This blog post was written by Lisa Matthews, Right to Remain coordinator.
This week, we returned to one of our most frequent destinations – Manchester. Manchester has a remarkably active and vibrant asylum/migrant support and campaigning scene, and it’s always great to hear what’s happening locally and share what we’ve learnt from groups in other regions of the UK. (‘Manchester’ even has its own category on our blog, it pops up so much!)
On this visit, we ran a training session with members of Manchester Migrant Solidarity, Lesbian Immigration Support Group and Women Asylum Seekers Together.
This training was part of a series we are able to put on thanks to generous funding from the Allen Lane Foundation. You might have read about another session in this series, in Sheffield last month, where we talked about Yorkshire solidari-tea!
In these training sessions, we look at how the asylum and immigration system works, the barriers stopping people getting their right to remain, and practical mutual aid and self-help solutions to common problems faced by people trying to establish their rights.
While the ethos of the sessions is thinking about solutions and taking positive steps – together – it is important to spend time exploring the problems themselves. Sometimes, when we run these sessions with people who don’t need to navigate this system because they are British or have secure immigration status, and are new to the labyrinthine world of asylum and immigration injustice, people think we are exaggerating the problems faced by those seeking the right to remain in the UK. But in a recent session we ran with the brilliant Scottish Detainee Visitors, one asylum-seeking attendee looked at the diagram on the floor and said, “Yes, that’s my life, that’s exactly what it is like”. It can be devastating to be told you are doing things right.
When we are developing new training exercises, we sometimes try them out on people not involved in our world of migrant rights to see if they make sense. When I tested out the ‘putting together the pieces of the asylum process puzzle’ on my dad (lucky him), he commented
“It’s like snakes and ladders. But with just snakes”
One of the snakes: disbelief
With the groups in Manchester, we were exploring the common problems people come up against in their asylum interviews. We talked about problems with interpretation, with hostile questioning, the pressure to give dates for events long in the past, and the culture of disbelief that is all too often the starting point for Home Office decision-makers. There was a silent chorus of nods about these barriers to justice, almost all of the attendees having experienced them first-hand.
“Not looking in their eyes!” suggested one member. On first hearing, this might not seem like a barrier to protection. But when someone’s body language, such as not looking the Home Office interviewer in the eyes, is used as a reason to discredit their story, the obstacle becomes more obvious. The man went on to explain “In my culture, you cannot talk to someone in authority and look directly into their eyes. But the Home Office, they say this means you are lying!”. “Yes, yes, this is true for many African countries” chimed in other attendees. This one small example highlights the gulf between people’s lived experience in their country of origin – the essential social, cultural and political context without which their story of persecution will rarely make sense – and many of those making life-and-death decisions on their cases.
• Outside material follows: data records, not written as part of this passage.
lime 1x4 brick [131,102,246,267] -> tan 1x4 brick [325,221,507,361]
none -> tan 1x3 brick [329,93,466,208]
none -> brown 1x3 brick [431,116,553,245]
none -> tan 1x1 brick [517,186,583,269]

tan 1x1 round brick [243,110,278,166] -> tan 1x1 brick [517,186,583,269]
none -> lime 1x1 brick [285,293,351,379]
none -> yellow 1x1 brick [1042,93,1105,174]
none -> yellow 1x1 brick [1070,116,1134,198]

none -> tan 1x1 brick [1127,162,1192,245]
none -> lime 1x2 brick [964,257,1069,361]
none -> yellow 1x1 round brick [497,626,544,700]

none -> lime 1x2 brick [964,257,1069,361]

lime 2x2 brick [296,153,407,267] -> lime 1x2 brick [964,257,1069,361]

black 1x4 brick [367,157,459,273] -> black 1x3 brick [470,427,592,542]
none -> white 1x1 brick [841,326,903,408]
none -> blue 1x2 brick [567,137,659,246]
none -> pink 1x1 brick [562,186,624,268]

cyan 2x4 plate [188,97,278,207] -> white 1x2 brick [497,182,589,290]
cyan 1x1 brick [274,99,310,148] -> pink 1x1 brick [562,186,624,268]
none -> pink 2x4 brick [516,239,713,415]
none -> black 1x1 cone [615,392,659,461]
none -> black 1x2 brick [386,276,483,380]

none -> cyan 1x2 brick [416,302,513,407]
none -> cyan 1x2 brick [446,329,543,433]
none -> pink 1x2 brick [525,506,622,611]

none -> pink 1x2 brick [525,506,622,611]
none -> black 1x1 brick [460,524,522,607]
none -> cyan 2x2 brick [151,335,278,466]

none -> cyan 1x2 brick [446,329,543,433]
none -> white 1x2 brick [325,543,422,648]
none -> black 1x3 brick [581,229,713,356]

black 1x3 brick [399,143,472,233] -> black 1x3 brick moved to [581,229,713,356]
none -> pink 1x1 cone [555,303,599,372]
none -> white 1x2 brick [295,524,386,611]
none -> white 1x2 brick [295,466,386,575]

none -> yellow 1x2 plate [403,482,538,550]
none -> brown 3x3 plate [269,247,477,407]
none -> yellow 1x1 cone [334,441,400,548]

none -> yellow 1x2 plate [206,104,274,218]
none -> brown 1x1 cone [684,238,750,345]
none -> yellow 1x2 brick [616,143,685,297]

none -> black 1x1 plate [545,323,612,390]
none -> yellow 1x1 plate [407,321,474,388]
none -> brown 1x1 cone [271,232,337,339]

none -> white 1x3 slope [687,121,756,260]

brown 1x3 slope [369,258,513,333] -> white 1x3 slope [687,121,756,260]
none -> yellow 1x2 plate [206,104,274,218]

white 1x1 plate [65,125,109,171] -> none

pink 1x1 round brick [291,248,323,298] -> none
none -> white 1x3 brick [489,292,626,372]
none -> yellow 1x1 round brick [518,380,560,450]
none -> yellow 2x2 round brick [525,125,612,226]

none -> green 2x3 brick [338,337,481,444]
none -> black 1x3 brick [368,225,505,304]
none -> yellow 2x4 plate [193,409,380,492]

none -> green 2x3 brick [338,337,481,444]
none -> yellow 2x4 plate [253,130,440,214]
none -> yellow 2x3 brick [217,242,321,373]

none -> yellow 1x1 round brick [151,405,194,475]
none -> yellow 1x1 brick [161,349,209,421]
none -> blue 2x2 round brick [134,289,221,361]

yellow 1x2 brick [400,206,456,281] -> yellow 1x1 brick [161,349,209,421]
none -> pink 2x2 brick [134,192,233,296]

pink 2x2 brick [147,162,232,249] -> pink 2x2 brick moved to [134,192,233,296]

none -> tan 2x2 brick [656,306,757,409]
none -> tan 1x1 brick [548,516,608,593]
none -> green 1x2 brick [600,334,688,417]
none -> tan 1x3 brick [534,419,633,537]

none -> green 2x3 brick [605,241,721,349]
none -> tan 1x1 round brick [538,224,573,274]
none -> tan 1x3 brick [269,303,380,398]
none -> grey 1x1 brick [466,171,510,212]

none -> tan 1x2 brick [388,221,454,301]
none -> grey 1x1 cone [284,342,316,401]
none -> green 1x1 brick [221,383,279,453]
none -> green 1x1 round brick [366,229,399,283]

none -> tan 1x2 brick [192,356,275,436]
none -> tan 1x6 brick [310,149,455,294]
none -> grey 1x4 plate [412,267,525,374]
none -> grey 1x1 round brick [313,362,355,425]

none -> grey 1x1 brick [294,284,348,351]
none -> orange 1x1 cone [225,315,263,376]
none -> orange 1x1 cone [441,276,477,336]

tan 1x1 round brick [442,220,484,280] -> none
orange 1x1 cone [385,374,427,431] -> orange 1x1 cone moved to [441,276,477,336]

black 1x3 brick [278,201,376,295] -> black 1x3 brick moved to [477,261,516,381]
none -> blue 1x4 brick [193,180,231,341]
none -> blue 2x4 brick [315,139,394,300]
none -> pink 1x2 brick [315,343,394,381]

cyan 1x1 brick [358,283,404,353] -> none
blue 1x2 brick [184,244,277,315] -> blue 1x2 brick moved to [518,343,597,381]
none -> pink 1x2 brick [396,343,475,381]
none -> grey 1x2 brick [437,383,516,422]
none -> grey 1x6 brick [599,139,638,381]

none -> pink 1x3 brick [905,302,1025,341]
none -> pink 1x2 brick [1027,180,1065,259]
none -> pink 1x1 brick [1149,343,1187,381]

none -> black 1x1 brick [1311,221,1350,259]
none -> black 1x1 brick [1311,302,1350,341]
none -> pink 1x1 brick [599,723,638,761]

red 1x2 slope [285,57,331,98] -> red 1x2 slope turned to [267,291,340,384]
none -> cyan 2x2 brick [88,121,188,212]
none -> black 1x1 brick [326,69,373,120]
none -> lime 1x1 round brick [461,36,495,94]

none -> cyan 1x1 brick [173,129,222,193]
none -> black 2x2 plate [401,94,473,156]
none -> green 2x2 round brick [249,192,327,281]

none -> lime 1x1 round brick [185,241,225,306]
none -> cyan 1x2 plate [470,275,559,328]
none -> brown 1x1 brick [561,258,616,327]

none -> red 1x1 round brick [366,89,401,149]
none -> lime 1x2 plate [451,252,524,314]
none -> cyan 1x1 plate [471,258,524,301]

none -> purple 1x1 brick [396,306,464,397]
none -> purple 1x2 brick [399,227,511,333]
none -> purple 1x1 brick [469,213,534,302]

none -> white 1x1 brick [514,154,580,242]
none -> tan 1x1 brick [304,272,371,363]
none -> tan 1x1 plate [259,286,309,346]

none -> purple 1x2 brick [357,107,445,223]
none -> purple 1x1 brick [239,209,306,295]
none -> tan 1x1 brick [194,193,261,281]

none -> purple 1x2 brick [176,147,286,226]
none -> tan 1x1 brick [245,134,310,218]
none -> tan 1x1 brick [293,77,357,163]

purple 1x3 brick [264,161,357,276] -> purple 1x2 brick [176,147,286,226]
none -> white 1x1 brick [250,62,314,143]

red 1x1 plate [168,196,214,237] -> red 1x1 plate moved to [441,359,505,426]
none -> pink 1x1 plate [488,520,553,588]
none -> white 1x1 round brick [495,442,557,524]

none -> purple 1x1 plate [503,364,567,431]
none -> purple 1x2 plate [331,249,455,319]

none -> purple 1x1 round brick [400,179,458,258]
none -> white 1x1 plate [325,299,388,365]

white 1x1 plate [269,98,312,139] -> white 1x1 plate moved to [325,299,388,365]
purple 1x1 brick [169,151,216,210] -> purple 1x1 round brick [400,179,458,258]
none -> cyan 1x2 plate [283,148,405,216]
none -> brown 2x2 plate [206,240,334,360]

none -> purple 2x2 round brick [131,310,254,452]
Finding the ladders: you cannot get through this alone
We spend a lot of time talking about this, but that’s because it’s the bottom-line of our work: the importance of working together, in mutual support, to get through the asylum and immigration system, to be less harmed by the experience, and the need to come together to change the system for the better.
In Manchester, we talked about how it’s essential not to rely on one or two group leaders as that can’t work forever for them, or for you. That system will always break down, and that could happen when you need it most. We discussed skilling-up ‘cells’ of the group in different areas of legal information or local support networks, or reaching out to new allies in the region, or practical things like helping each other speak to lawyers or look after the children at crucial times.
All of these principles, all of these tips learned from across the years and across the UK, with brilliant recent examples of practical solidarity from our network of community groups, will be included in the new version of our Toolkit – a guide to navigating the bewildering asylum and immigration system, and taking action for your right to stay.
We’re currently crowdfunding in order to be able to produce this essential resource, and at the time of writing we’re 40% of the way to reaching our £10,000 target (we’ve raised over £4,100 in just 12 days). We’ve been overwhelmed by everyone’s support – their donations, and the lovely words people have said about our work. With this amount of money raised, we will be able to produce a brand new online Toolkit, but we need to raise more in order to be able to produce the hardcopy versions – the books – that community groups value so much. If you are able to contribute, or can pass the appeal on to someone who can, we would be very grateful.
We can’t wait to go back to run our next training session in Manchester – and we hope we will be laden down with many copies of the brand new crowdfunded Toolkit!